If the clinical high degree of suspicion and the blood film is negative, the bone marrow puncture smear can be used to find the malaria parasite.

4. Therapeutic diagnosis:

The clinical manifestations are very similar to malaria, but after several examinations, no Plasmodium was found. Try to kill the red endogenous protozoa (such as chloroquine), and treat the 48h fever control, which may be malaria.

Patients with conscious disturbances or seizures who have lived in malaria-endemic areas should be suspected of having cerebral malaria, regardless of whether they have taken anti-malarial drugs prophylactically, malaria can also be transmitted by means other than tattoo bites. Such as blood transfusion, contaminated needles or organ transplants, etc., without considering this, may delay the diagnosis, this delay is very dangerous.

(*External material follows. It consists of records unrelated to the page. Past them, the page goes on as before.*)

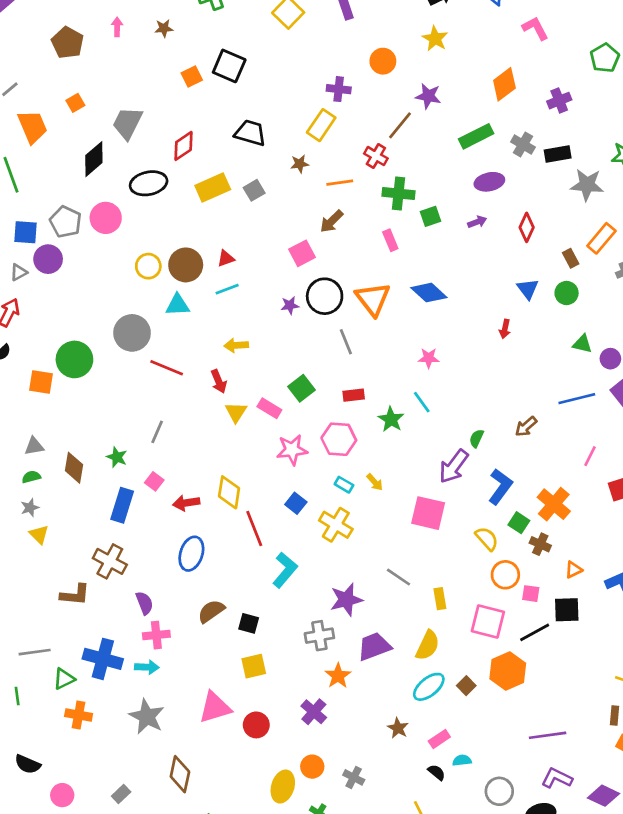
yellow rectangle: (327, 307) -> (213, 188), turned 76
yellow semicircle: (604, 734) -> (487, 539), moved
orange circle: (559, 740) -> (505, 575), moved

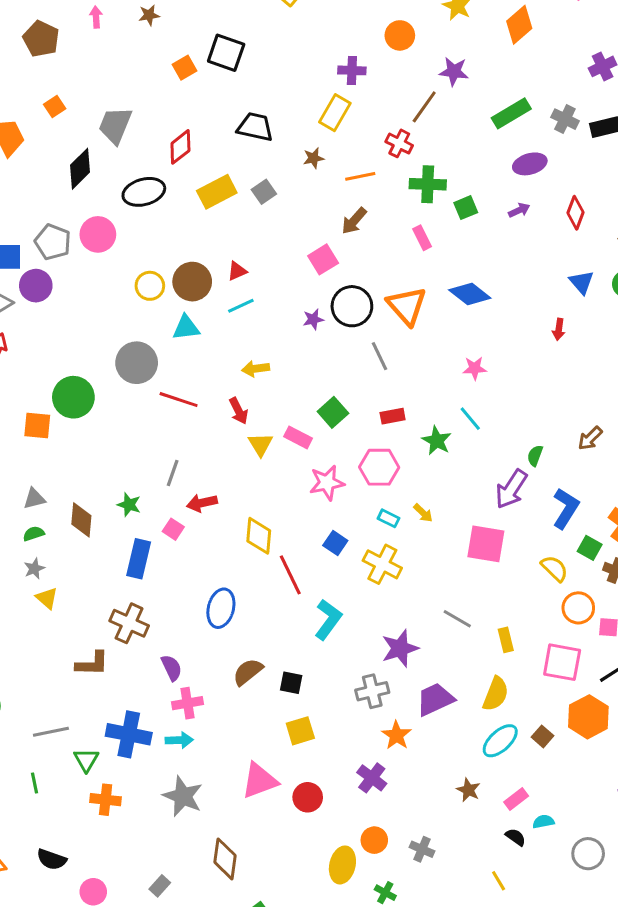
orange diamond: (504, 84) -> (519, 25), moved
red arrow: (186, 503) -> (202, 503), moved
green triangle: (64, 679) -> (86, 760), turned -30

If a critically ill patient is highly suspected of having malaria and the first smear is negative, diagnostic treatment for antimalarial disease must be performed empirically.

Differential diagnosis

Malaria is high fever, heat-type retention or relaxation, similar to sepsis, but severe symptoms of sepsis systemic poisoning; focal inflammation or metastatic suppurative lesions; total white blood cells and neutrophils; blood culture can have pathogen growth.

Cerebral malaria is easily confused with epidemic encephalitis, toxic dysentery, and heatstroke. It is usually necessary to carefully search for malaria parasites. Toxic dysentery should also be done in the form of feces, culture, and sometimes unclear treatment with antimalarial drugs. To wait for the result.